Its Mobile & Online Backup Trends Study found that 66 percent of U.S. smartphone users store both professional and personal contacts in the same address book. With 35 percent of American adults owning a smartphone, that represents a lot of people who wish they had done a better job of tagging the entries in their contacts.

Plaxo found lots of information that must have made their executives happy, such as 71 percent of smartphone users keep their contacts on their device, and that 20 percent of these consumers would be willing to pay $500 or more to guarantee not losing this contact information.

Reliance on remote access to contacts is growing, too, with 24 percent using the cloud to back up this personal data.

As always with studies like these, the factoids give a different kind of insight into user behavior. Of the third who have lost or damaged their smartphone, 19 percent of them dropped it in a toilet.
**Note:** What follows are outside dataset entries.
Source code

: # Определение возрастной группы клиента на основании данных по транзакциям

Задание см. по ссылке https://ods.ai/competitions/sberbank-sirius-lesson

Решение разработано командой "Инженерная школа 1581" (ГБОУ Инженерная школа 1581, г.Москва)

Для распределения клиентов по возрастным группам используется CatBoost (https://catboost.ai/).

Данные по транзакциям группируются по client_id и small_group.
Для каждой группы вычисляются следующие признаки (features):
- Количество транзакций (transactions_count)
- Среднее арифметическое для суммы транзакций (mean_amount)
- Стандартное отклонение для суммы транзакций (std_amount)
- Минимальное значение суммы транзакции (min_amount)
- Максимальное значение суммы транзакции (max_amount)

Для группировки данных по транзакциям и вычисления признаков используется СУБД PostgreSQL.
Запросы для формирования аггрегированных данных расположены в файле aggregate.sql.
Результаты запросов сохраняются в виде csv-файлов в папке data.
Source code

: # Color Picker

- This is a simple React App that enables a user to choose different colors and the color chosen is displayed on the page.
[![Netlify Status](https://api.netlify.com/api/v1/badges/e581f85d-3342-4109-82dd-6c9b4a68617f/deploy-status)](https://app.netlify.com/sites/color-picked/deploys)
Having a child trash it and leaving it behind at a restaurant or in a taxi are the next most common tragedies, with 7 percent losing it at a concert.

There must be some fascinating stories behind the 53 percent who simply said, “other,” not to mention the 2 percent who reported having suffered five or more such smartphone disasters.

“These survey results reinforce the trend around an increasingly untethered world,” said Preston Smalley, general manager for Plaxo.  “Even though people are on the go more and more, they have not lowered their expectations around access to their latest updated data including their address book, and in fact, have increased expectations.”